If you don't know who Neil DeGrasse Tyson is you either have no interest in science and no television or you never read the names of the special correspondent on the news during International celestial events. He is the contemporary 'Carl Sagan', original host of the popular television series The Cosmos and author of many books on Space. In fact. Tyson does not have a problem admitting his fondness for Sagan and he even credits him for his success. But there is no doubt Tyson is carving his own terrestrial path in the world of astrophysics.
Neil DeGrasse Tyson is the 'go-to-guy' when it comes to simple, digestible explanations for complicated phenomena in Space. When the Chelyabinsk Meteor exploded over Russia last year, The Today show called Tyson. If there was a sci-fi laureate for The United States he would be It. Taking the grand dimensions of that explosion into a package fitting 30 Hiroshima's...whoa.
Degrasse's relative popularity can also be measured by the many media projects he is involved with. He is currently the host of NOVA on PBS and is scheduled to appear in a re-make of Carl Sagan's popular science series The Cosmos (14 episodes). In addition he is The Director of The Hayden Planetarium.
What more can he do? Perhaps write a few books. Which he has managed to do as well. All this, while keeping a tight lecture schedule. The event at MVCC treated at least 1,500 people to a wide ranging powerpoint lecture that focused on Discovery. New Discoveries, knowledge and the 'state of the art'.
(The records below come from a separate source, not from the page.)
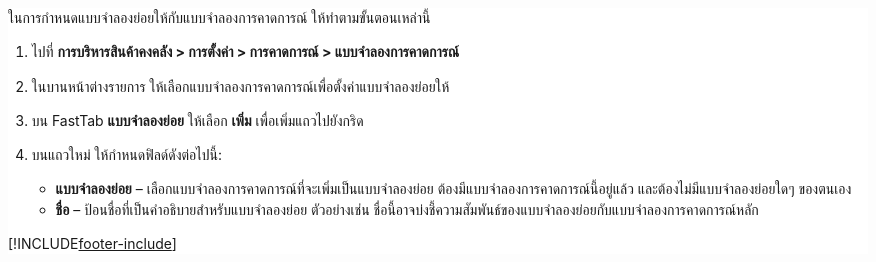 ในการกำหนดแบบจำลองย่อยให้กับแบบจำลองการคาดการณ์ ให้ทำตามขั้นตอนเหล่านี้

1. ไปที่ **การบริหารสินค้าคงคลัง \> การตั้งค่า \> การคาดการณ์ \> แบบจำลองการคาดการณ์**
1. ในบานหน้าต่างรายการ ให้เลือกแบบจำลองการคาดการณ์เพื่อตั้งค่าแบบจำลองย่อยให้
1. บน FastTab **แบบจำลองย่อย** ให้เลือก **เพิ่ม** เพื่อเพิ่มแถวไปยังกริด
1. บนแถวใหม่ ให้กำหนดฟิลด์ดังต่อไปนี้:

    - **แบบจำลองย่อย** – เลือกแบบจำลองการคาดการณ์ที่จะเพิ่มเป็นแบบจำลองย่อย ต้องมีแบบจำลองการคาดการณ์นี้อยู่แล้ว และต้องไม่มีแบบจำลองย่อยใดๆ ของตนเอง
    - **ชื่อ** – ป้อนชื่อที่เป็นคำอธิบายสำหรับแบบจำลองย่อย ตัวอย่างเช่น ชื่อนี้อาจบ่งชี้ความสัมพันธ์ของแบบจำลองย่อยกับแบบจำลองการคาดการณ์หลัก

[!INCLUDE[footer-include](../../../includes/footer-banner.md)]

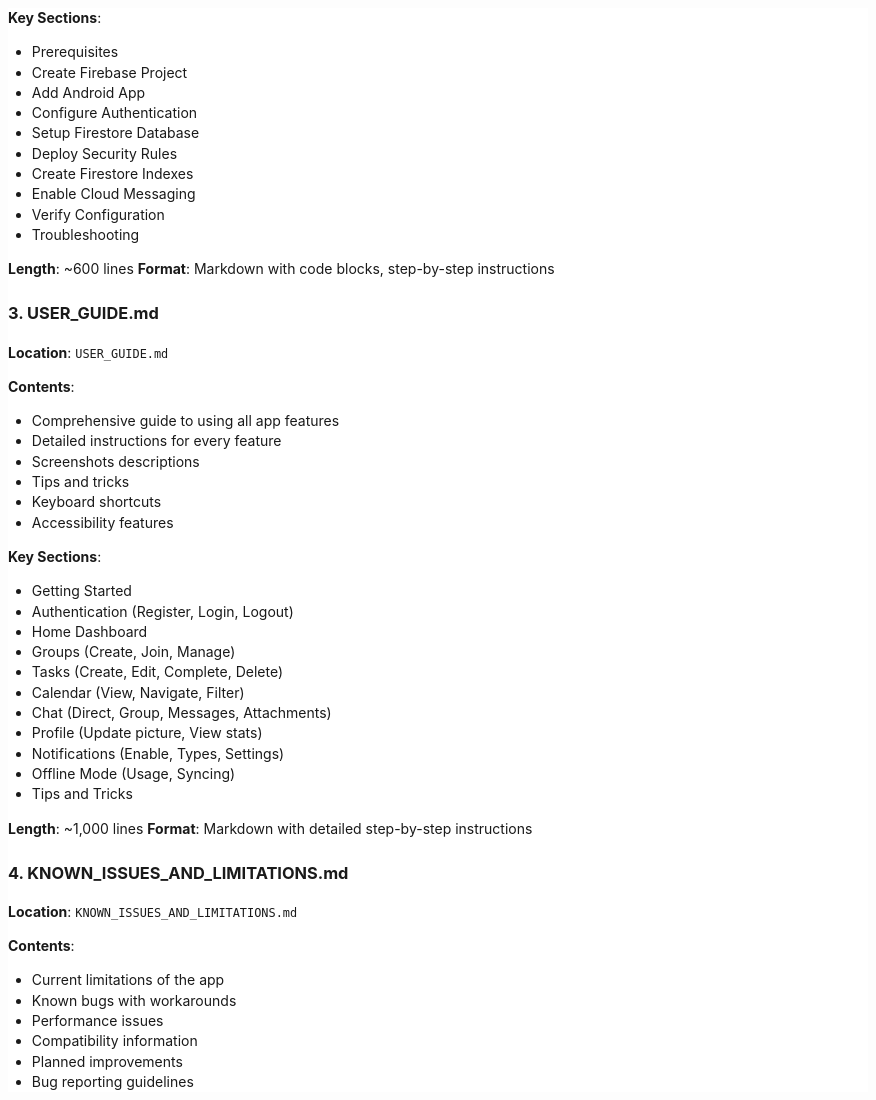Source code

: **Key Sections**:
- Prerequisites
- Create Firebase Project
- Add Android App
- Configure Authentication
- Setup Firestore Database
- Deploy Security Rules
- Create Firestore Indexes
- Enable Cloud Messaging
- Verify Configuration
- Troubleshooting

**Length**: ~600 lines
**Format**: Markdown with code blocks, step-by-step instructions

### 3. USER_GUIDE.md
**Location**: `USER_GUIDE.md`

**Contents**:
- Comprehensive guide to using all app features
- Detailed instructions for every feature
- Screenshots descriptions
- Tips and tricks
- Keyboard shortcuts
- Accessibility features

**Key Sections**:
- Getting Started
- Authentication (Register, Login, Logout)
- Home Dashboard
- Groups (Create, Join, Manage)
- Tasks (Create, Edit, Complete, Delete)
- Calendar (View, Navigate, Filter)
- Chat (Direct, Group, Messages, Attachments)
- Profile (Update picture, View stats)
- Notifications (Enable, Types, Settings)
- Offline Mode (Usage, Syncing)
- Tips and Tricks

**Length**: ~1,000 lines
**Format**: Markdown with detailed step-by-step instructions

### 4. KNOWN_ISSUES_AND_LIMITATIONS.md
**Location**: `KNOWN_ISSUES_AND_LIMITATIONS.md`

**Contents**:
- Current limitations of the app
- Known bugs with workarounds
- Performance issues
- Compatibility information
- Planned improvements
- Bug reporting guidelines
On stage, swishing in comfortable loafers, dressed in Blue jeans and a blazer, the charismatic 'uber nerd' chomped/smacked on, local product, Mercers Ice Cream, shattering the uptight image of proper, quiet preparation. The mostly twenty something crowd chuckled at his numerous, witty asides throughout the lecture and paid attention for the entire two hours without interruption.
Sitting still wasn't easy for everyone. MVCC President R VANWAG donated 25 seats to local non-profit For The Good Inc for the struggling Study Buddy Program. As a result, twenty three kids got to see Neil DeGrasse Tyson break down black holes and magnetic pole shifts. His broad appeal was obvious from the ripples of laughter pulled out of the younger kids.
The Black screen with nothing on it....Black Hole..."A perfect picture".
That joke really cracked up the seven and eight year olds, they had to be quieted down. It was refreshing to see some kids challenged and others intrigued. At the end of the day, science was 'cool'. The dire predictions about our future promoted by some climatologists and politicians were skillfully avoided. the overall tone of his lecture focused on discovery, curiosity (Mars Rovers, pun intended) and possibility.
As an adult I was excited to go but it was equally exciting to see this experience through a child's eyes. Neil DeGrasse Tyson is important for multiple reasons. His knowledge has propelled him to the front of the class and the camera. He didn't catch a ball, he can't rap, none of that. He is good at math. You can see the rest.